18 Ick sal rivieren op de hooge plaetsen openen, ende fonteynen in’t midden der valleijen, ick sal de woestijne tot eenen waterpoel setten, ende het dorre lant tot watertochten.
19 Ick sal in de woestijne den cederboom, den sittenboom, ende den myrthenboom, ende den olyachtigenboom setten: Ick sal in de wildernisse stellen den denneboom, den beuken, ende den busboom te gelijcke.
20 Op dat sy sien ende bekennen, ende overleggen, ende te gelijcke verstaen, dat de hant des HEEREN sulcks gedaen, ende dat de Heylige Israëls sulcks geschapen heeft.
21 Brenght u-lieder twistsake voor, seyt de HEERE, brenght uwe vaste bewijsredenen by, seyt de Koningh Iacobs.
22 Laetse voort brengen ende ons verkondigen de dingen die gebeuren sullen: verkondight die vorige dingen welcke die geweest zijn, op dat wy het ter herten nemen, ende het eynde daer van weten, of doet ons de toekomende dingen hooren.
23 Verkondight dingen die hier na komen sullen, op dat wy weten, dat ghy Goden zijt, ja doet goet, ende doet quaet, dat wy verbaest staen, ende t’samen toesien.
24 Siet, ghylieden zijt min dan niet, ende u-lieder werck is erger dan een adder: hy is een grouwel die u-lieden verkiest.
25 Ick verwecke [eenen ] van’t Noorden, ende hy sal komen van den opgangh der Sonne, hy sal mijnen name aenroepen: ende hy sal komen [over ] de Overheden als [over ] leem, ende gelijck een pottebacker het slijck tredet .
26 Wie heeft [wat ] verkondight van den aenbeginne, dat wy het weten mogen, ofte van te voren, dat wy seggen mogen, hy is rechtveerdigh: maer daer en is niemant die het verkondight, oock niemant die [wat ] hooren doet, oock niemant die u-lieder woorden hoort.

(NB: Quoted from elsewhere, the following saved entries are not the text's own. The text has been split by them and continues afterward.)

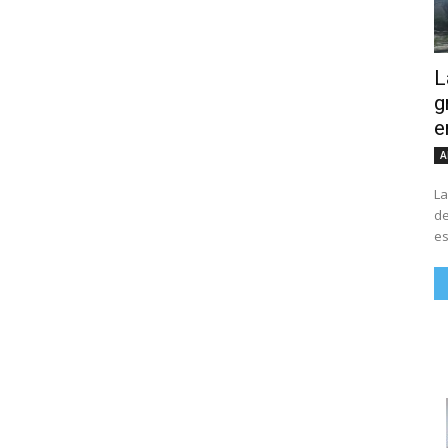
L
g
e
A
La
de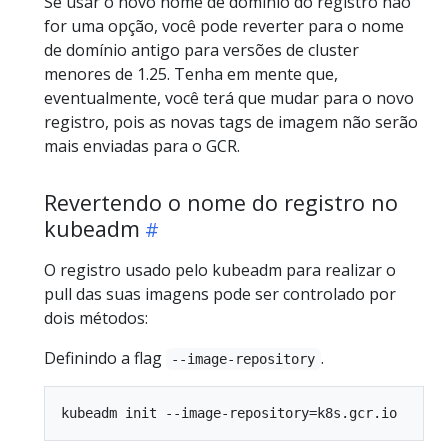
Se usar o novo nome de domínio do registro não
for uma opção, você pode reverter para o nome
de domínio antigo para versões de cluster
menores de 1.25. Tenha em mente que,
eventualmente, você terá que mudar para o novo
registro, pois as novas tags de imagem não serão
mais enviadas para o GCR.
Revertendo o nome do registro no
kubeadm
O registro usado pelo kubeadm para realizar o
pull das suas imagens pode ser controlado por
dois métodos:
Definindo a flag
.
--image-repository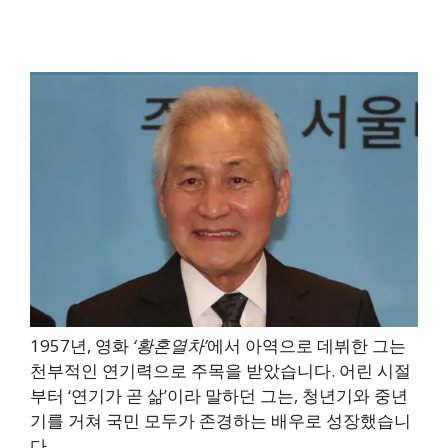
1957년, 영화
‘황혼열차’
에서 아역으로 데뷔한 그는
천부적인 연기력으로 주목을 받았습니다. 어린 시절
부터 ‘연기가 곧 삶’이라 말하던 그는, 청년기와 중년
기를 거쳐 국민 모두가 존경하는 배우로 성장했습니
다.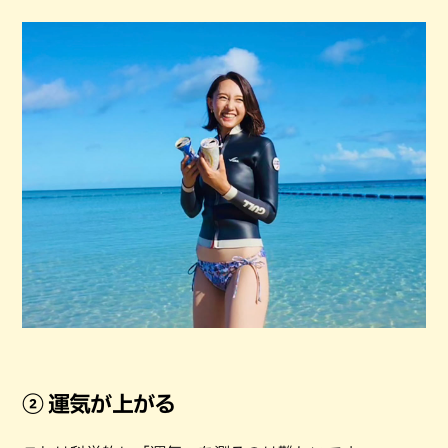
② 運気が上がる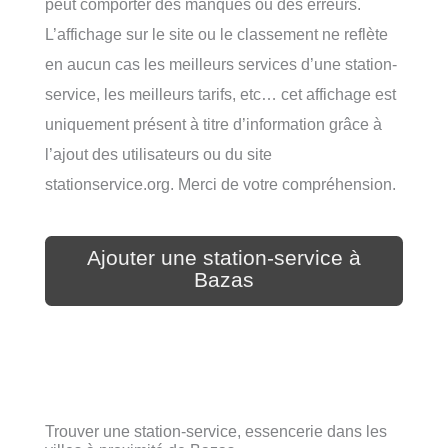
peut comporter des manques ou des erreurs.
L’affichage sur le site ou le classement ne reflète
en aucun cas les meilleurs services d’une station-
service, les meilleurs tarifs, etc… cet affichage est
uniquement présent à titre d’information grâce à
l’ajout des utilisateurs ou du site
stationservice.org. Merci de votre compréhension.
Ajouter une station-service à
Bazas
Trouver une station-service, essencerie dans les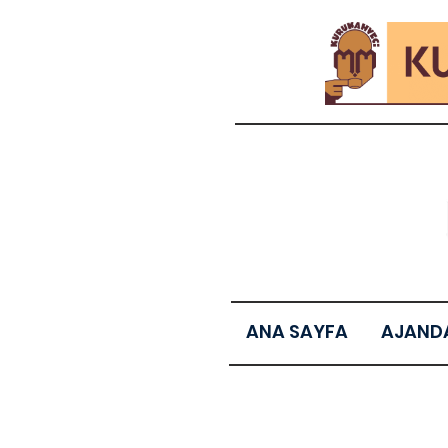
ANA SAYFA
AJAND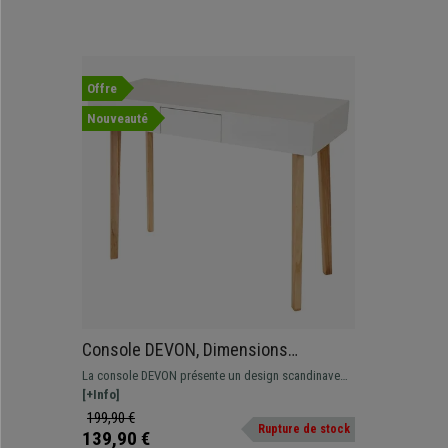
Offre
Nouveauté
Console DEVON, Dimensions
105x45x83 cm, avec Tiroir, Design
La console DEVON présente un design scandinave
Scandinave, Blanc
moderne, et son tiroir central est très pratique.
[+Info]
Grande qualité à un prix attractif.
199,90 €
Rupture de stock
139,90 €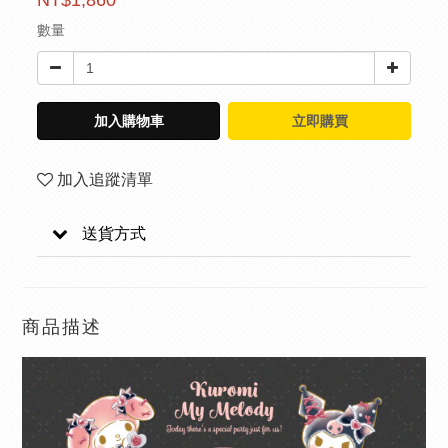
NT$1,860
數量
加入購物車
立即購買
加入追蹤清單
送貨方式
商品描述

27 [Ick ] d’eerste [segge ] tot Zion, Siet, sietse [daer: ] ende tot Ierusalem, Ick sal eenen blijden boodschapper geven .
28 Want ick sagh toe, maer daer en was niemant, selfs onder dese, maer daer en was geen raetgever, dat ick haer soude vragen, ende sy my antwoort geven souden.
29 Siet, sy zijn al te mael ydelheyt, hare wercken zijn een nietigh dingh, hare gegotene beelden zijn wint, ende een ydel dingh.